DIRECTIONS: Restate the listing below word for word; no picture is to be carried over.

------------------------------------------------------------------------

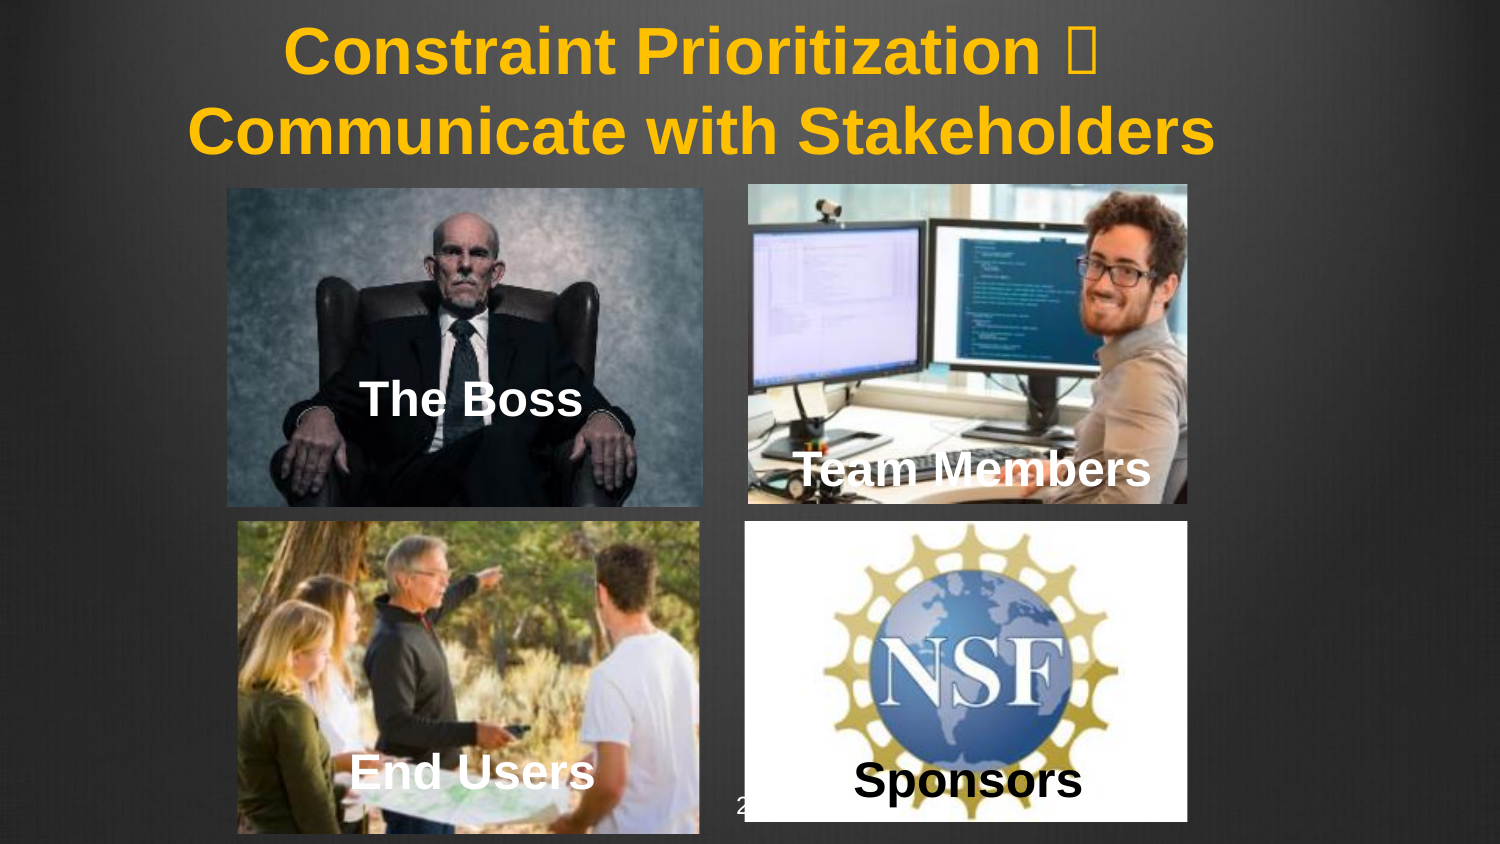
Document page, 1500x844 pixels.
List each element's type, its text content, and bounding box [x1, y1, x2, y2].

picture [748, 184, 1188, 504]
title Constraint Prioritization  Communicate with Stakeholders [64, 0, 1340, 176]
picture [237, 521, 700, 834]
picture [744, 521, 1188, 822]
slide_number 21 [735, 782, 740, 827]
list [226, 189, 703, 507]
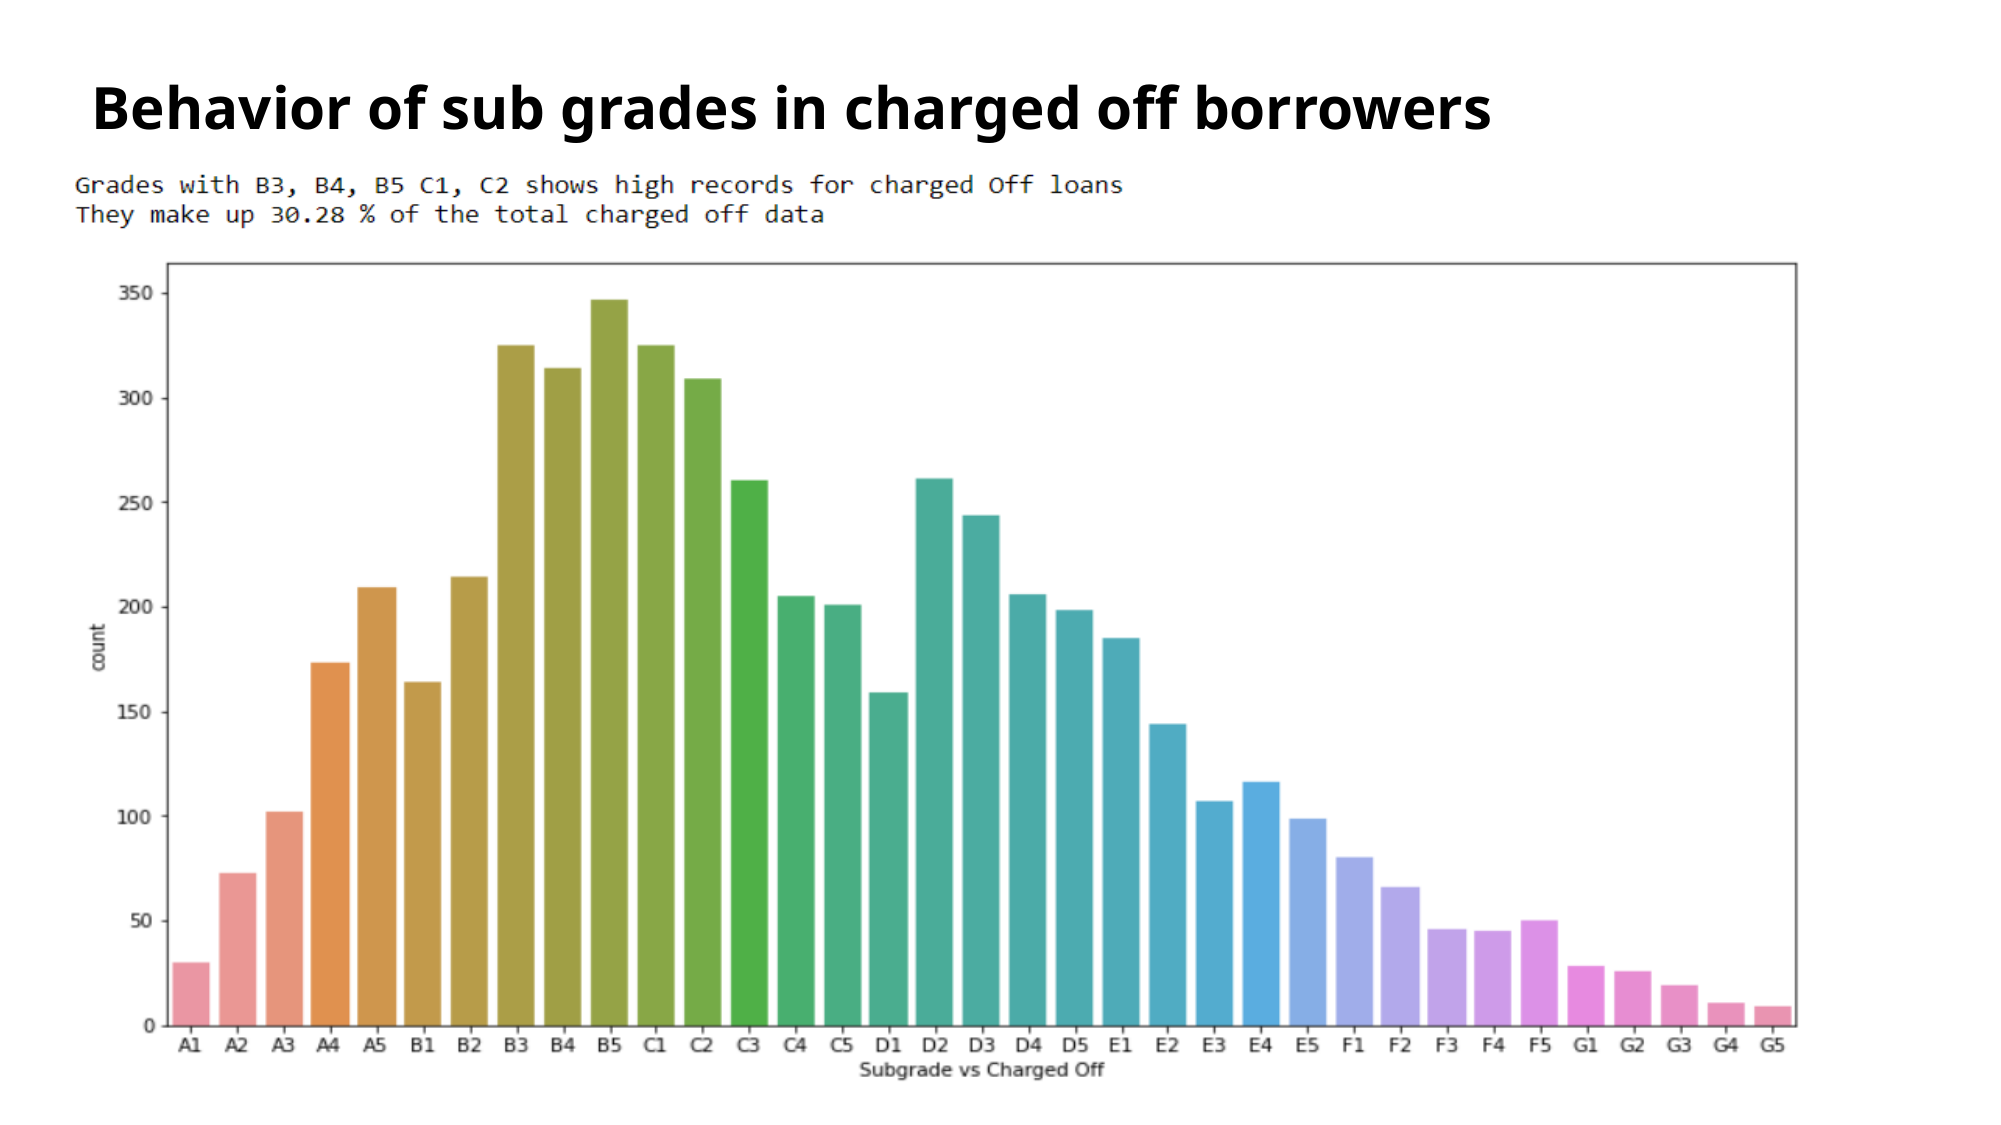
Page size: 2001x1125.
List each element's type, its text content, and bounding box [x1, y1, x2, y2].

title Behavior of sub grades in charged off borrowers [76, 59, 1863, 161]
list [46, 161, 1954, 1105]
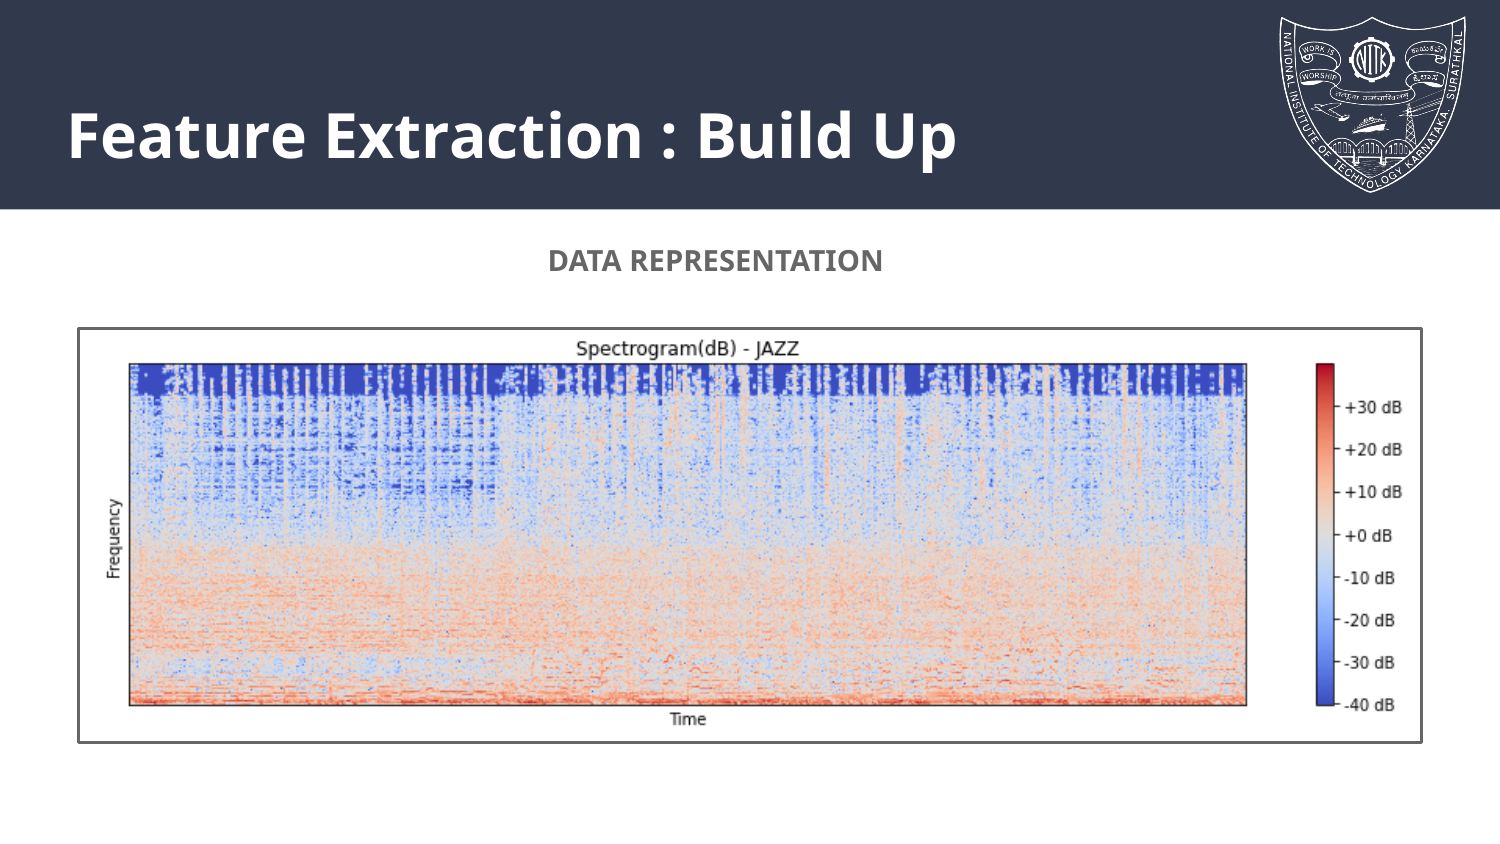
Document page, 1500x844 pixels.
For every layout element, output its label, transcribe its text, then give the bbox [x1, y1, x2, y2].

picture [79, 329, 1421, 741]
title Feature Extraction : Build Up [51, 82, 1274, 185]
picture [1279, 16, 1466, 193]
list DATA REPRESENTATION [457, 227, 1072, 302]
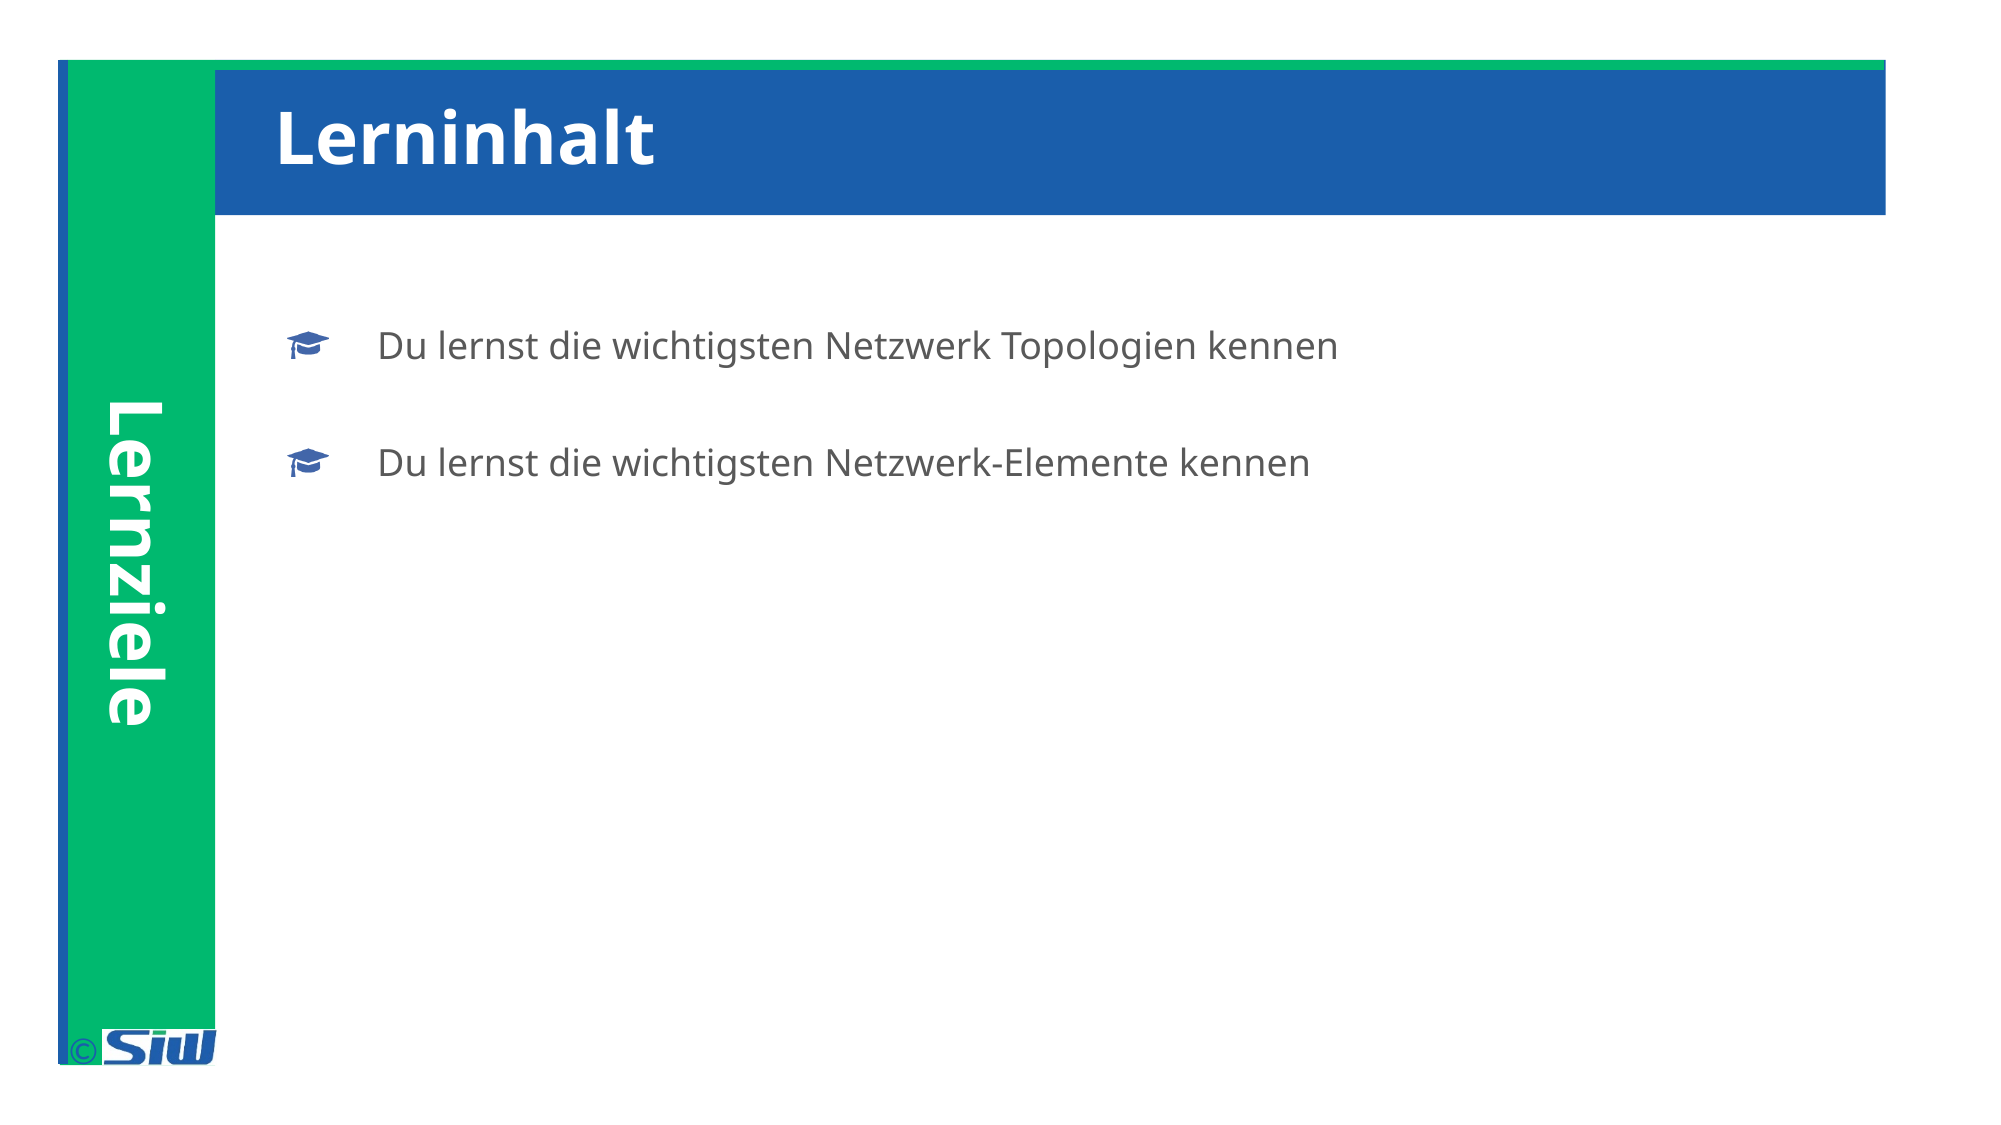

------------------------------------------------------------------------

RESULT:
Document page, 1500x844 pixels.
List each element's type, its text content, and bounding box [x1, y1, x2, y2].

picture [748, 184, 1188, 504]
title Constraint Prioritization  Communicate with Stakeholders [64, 0, 1340, 176]
picture [237, 521, 700, 834]
picture [744, 521, 1188, 822]
slide_number 21 [735, 782, 740, 827]
list [226, 189, 703, 507]
Page size: 2001x1125.
List each element's type, its text content, and bounding box [x1, y1, x2, y2].

title Behavior of sub grades in charged off borrowers [76, 59, 1863, 161]
list [46, 161, 1954, 1105]
Document page, 1500x844 pixels.
For every layout element, output its label, transcribe its text, then give the bbox [x1, y1, x2, y2].

picture [79, 329, 1421, 741]
title Feature Extraction : Build Up [51, 82, 1274, 185]
picture [1279, 16, 1466, 193]
list DATA REPRESENTATION [457, 227, 1072, 302]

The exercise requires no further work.